Typically when I talk with clients about storage metrics for performance, they will typically focus on either bandwidth or “IOPs”. But really there are three dimensions of storage performance! Let’s consider these three storage performance metrics and how we can design systems to work around shortcomings.
First, there is bandwidth (or throughput). This is a measure of how many bytes can be moved in one second, and these days is typically measured as GB/s. How well a particular storage system will perform depends on the actual workload – typically workloads consisting of large I/O transfers will have higher bandwidth than workloads consisting of small I/O transfers. With a parallel file system, we can always aggregate more devices to make bandwidth be an arbitrarily large enough – presuming we also have enough application threads to drive that bandwidth! (Calculating the bandwidth with traditional RAID is described in Modeling disk performance (traditional RAID).)

Second, there is operations per second (or OPs). Storage vendors often like to quote “IOPs” but this can be very misleading – usually this is measured as 4k I/O transfers per second. Very few real workloads use such small I/O transfers! Application needs are also often expressed as “IOPs”. Here the term has even less clarity – it certainly isn’t 4k I/O transfers per second, but what exactly does it mean? A more meaningful number is how many POSIX operations (of some flavor and size) can be done in a second – in particular, how many files can be created in one second? Yet this not frequently available. Generally we associate a higher OPs value with “faster” storage – yet just like bandwidth, we can aggregate multiple storage devices to achieve higher potential OPs values. However, just like with bandwidth, there needs to be enough threads driving the storage workload to actually benefit from the aggregate OPs value. Too often I see attempts to aggregate disks to achieve higher OPs values, but not have the parallel workload needed to take advantage of this aggregation.

The final consideration is the storage latency. This is how long a single I/O operating takes to complete. The underlying storage device, the network, network and storage adapters, and even the software all play a role in determining the latency. Workloads that involve human interactions, or that require short transactions, require low-latency storage. Unlike bandwidth and OPs, the latency can not be reduced through aggregation. If latency is too great, it will be necessary to use faster underlying storage, consider a lower-latency network, or improve the software.
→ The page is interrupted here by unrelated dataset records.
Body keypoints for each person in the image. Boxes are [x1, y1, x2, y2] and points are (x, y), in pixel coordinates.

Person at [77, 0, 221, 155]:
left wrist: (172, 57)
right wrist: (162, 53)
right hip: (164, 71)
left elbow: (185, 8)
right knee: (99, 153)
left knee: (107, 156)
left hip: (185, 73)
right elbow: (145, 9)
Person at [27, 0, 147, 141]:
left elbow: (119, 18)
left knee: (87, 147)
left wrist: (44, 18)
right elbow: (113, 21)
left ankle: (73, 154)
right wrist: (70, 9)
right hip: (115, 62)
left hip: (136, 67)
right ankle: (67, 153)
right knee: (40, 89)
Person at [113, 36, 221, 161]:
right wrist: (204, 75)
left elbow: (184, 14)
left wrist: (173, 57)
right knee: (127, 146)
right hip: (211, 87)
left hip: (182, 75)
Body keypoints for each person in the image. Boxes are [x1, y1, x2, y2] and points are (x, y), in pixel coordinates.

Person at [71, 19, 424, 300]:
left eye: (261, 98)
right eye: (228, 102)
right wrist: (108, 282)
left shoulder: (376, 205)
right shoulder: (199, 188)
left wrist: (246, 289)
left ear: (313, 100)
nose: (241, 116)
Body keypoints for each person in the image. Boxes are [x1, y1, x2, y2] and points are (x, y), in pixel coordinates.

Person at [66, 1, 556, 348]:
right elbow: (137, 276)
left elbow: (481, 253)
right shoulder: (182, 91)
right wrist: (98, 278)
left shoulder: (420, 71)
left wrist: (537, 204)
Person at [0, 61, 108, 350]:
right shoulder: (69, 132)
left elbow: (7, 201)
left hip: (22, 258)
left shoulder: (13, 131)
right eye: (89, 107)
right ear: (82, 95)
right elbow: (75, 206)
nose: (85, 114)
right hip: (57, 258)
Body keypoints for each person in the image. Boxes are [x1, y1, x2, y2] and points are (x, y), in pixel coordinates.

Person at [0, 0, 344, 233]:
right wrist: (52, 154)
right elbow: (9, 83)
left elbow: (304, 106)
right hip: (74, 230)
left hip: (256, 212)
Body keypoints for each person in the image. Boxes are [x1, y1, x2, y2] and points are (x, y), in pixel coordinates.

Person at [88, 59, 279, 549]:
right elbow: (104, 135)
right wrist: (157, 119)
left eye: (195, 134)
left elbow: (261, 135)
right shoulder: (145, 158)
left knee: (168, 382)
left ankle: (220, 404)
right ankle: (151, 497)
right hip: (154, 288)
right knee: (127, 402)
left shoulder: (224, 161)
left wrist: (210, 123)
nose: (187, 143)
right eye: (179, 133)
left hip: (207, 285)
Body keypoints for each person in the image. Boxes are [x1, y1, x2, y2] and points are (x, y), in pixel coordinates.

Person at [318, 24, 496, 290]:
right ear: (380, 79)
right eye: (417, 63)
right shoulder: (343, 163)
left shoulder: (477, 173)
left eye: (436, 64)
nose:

Introducing a cache can help with latency – if large enough, a fast cache will improve write performance. Read performance can also be improved with a cache, but you need a strategy for dealing with cache misses.

Understanding these storage metrics, and what your workload requires, is important to developing a satisfactory design. Parallel file systems can use aggregation to deal with deficiencies in bandwidth and OPs, but only if there are sufficient threads to leverage the aggrgation. A low-latency cache can allow transactional and interactive workloads to use high-latency bulk storage, but only if the cache is large enough for the working set, and if cache misses will not be a problem.